Wednesday, October 17, 2012

Close but No Cigar: Is the Fed a Legitimate Target?


Can one bomb bring down the U.S. financial system? Fox News today published a report on a bomb threat by a Bangladeshi man with alleged ties to Al Qaeda. The man, Quazi Mohammad Rezwanul Ahsan Nafis, claimed that he “wanted to “destroy America” and determined that the best way to achieve that goal was to target the economy.” He was also documented as targeting the New York Stock Exchange.

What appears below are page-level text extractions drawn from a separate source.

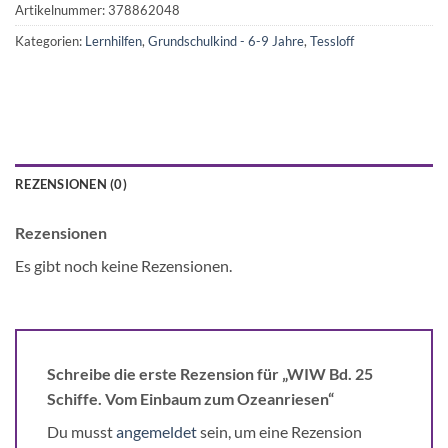
Artikelnummer:
378862048
Kategorien:
Lernhilfen
,
Grundschulkind - 6-9 Jahre
,
Tessloff
REZENSIONEN (0)
Rezensionen
Es gibt noch keine Rezensionen.
Schreibe die erste Rezension für „WIW Bd. 25
Schiffe. Vom Einbaum zum Ozeanriesen“
Du musst
angemeldet
sein, um eine Rezension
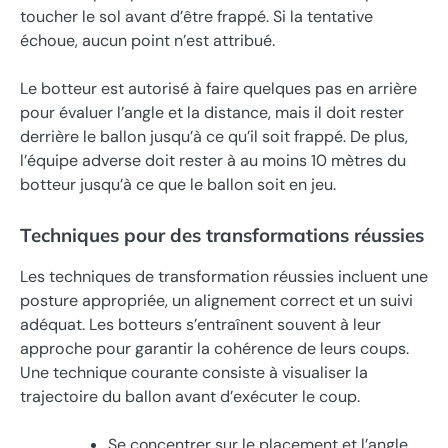
toucher le sol avant d’être frappé. Si la tentative
échoue, aucun point n’est attribué.
Le botteur est autorisé à faire quelques pas en arrière
pour évaluer l’angle et la distance, mais il doit rester
derrière le ballon jusqu’à ce qu’il soit frappé. De plus,
l’équipe adverse doit rester à au moins 10 mètres du
botteur jusqu’à ce que le ballon soit en jeu.
Techniques pour des transformations réussies
Les techniques de transformation réussies incluent une
posture appropriée, un alignement correct et un suivi
adéquat. Les botteurs s’entraînent souvent à leur
approche pour garantir la cohérence de leurs coups.
Une technique courante consiste à visualiser la
trajectoire du ballon avant d’exécuter le coup.
Se concentrer sur le placement et l’angle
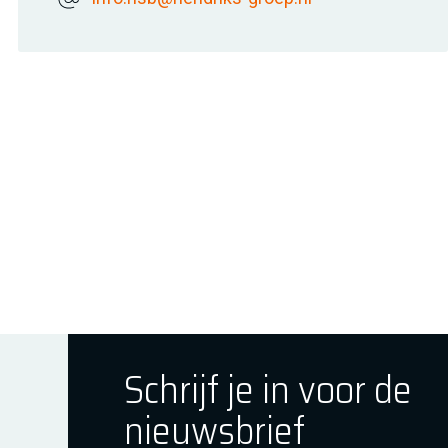
Schrijf je in voor de
nieuwsbrief
ok
tagram
E Youtube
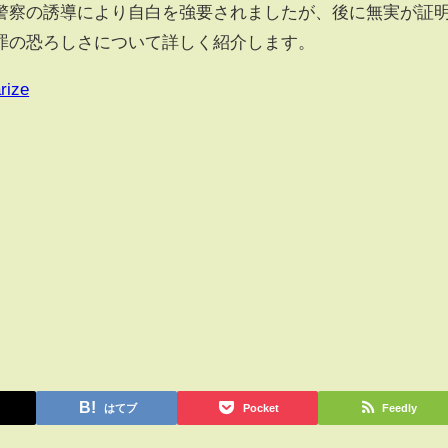
警察の誘導により自白を強要されましたが、後に無実が証
罪の恐ろしさについて詳しく紹介します。
rize
はてブ
Pocket
Feedly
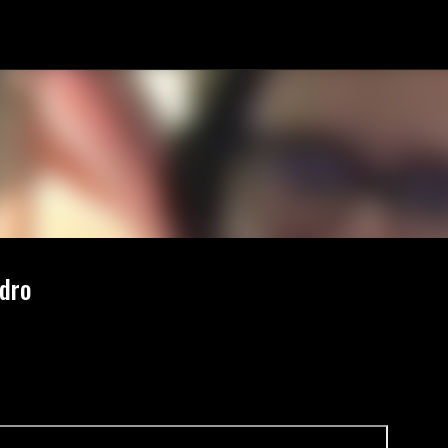
Fortsätt till huvudinnehåll
dro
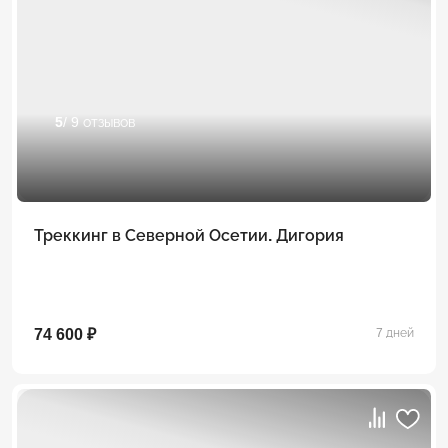
5
/ 9 отзывов
Треккинг в Северной Осетии. Дигория
74 600 ₽
7 дней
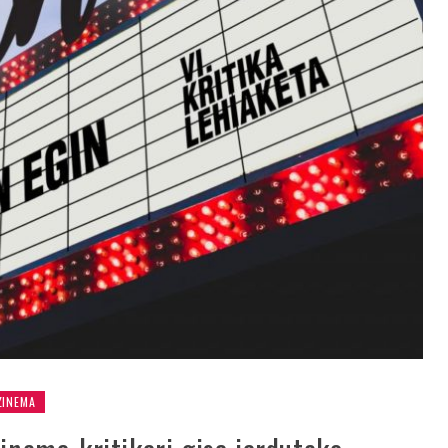
ZINEMA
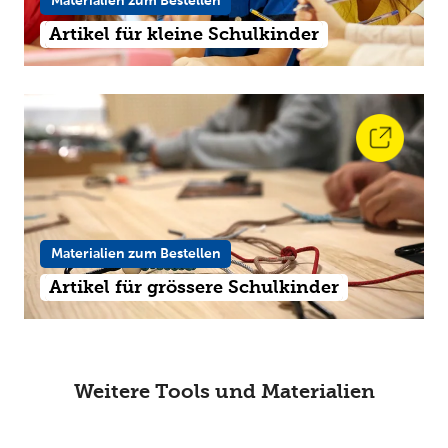
Materialien zum Bestellen
Artikel für kleine Schulkinder
Materialien zum Bestellen
Artikel für grössere Schulkinder
Weitere Tools und Materialien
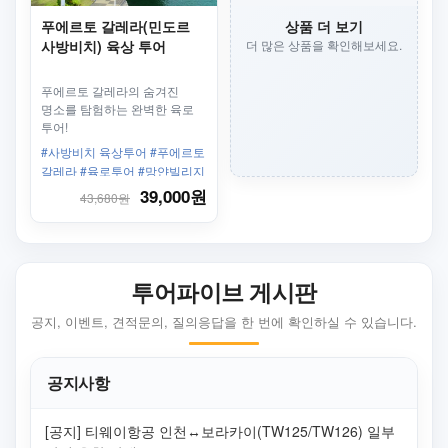
푸에르토 갈레라(민도르
상품 더 보기
사방비치) 육상 투어
더 많은 상품을 확인해보세요.
푸에르토 갈레라의 숨겨진
명소를 탐험하는 완벽한 육로
투어!
#사방비치 육상투어 #푸에르토
갈레라 #육로투어 #망얀빌리지
#타마라오폭포 #피크닉식사
39,000원
43,680원
투어파이브 게시판
공지, 이벤트, 견적문의, 질의응답을 한 번에 확인하실 수 있습니다.
공지사항
[공지] 티웨이항공 인천↔보라카이(TW125/TW126) 일부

Clearly Nafis has not read Martin Wolf, Joseph Stiglitz, or Paul Krugman. If he had, he would know that it would take more than one bomb and the destruction of one building to bring down the American financial system. The potential terrorist attack was a danger to innocent bystanders and those individuals within the building, but, as Krugman explains, it is not the destruction of physical structures that endanger U.S. economics. Rather, Krugman references the tequila crisis in Mexico and the financial flop in Asia as precursors to a potential depression in the United States. The danger comes from recessions that undo years of economic progress because “the conventional policy responses don’t seem to have any effect.” What the U.S. economy needs is an FBI-level of efficiency in weeding out the financial abuse more damaging long term than anything Nafis could effect.

The point here is not to discount the danger of the attack or the brilliance of law officials in protecting the American people. Rather, I wish that we had similar institutions in place to save the American economy. Krugman writes: “reform of the weaknesses that made this crisis possible is essential, but…first we need to deal with the clear and present danger” (184). The way to do this, he insists, is to “get credit flowing again and prop up spending” (184). Instead of being a physical threat to the economy, Nafis’ actions are instead a physical manifestation of the havoc wreaked on the world economy during this period of depression economics.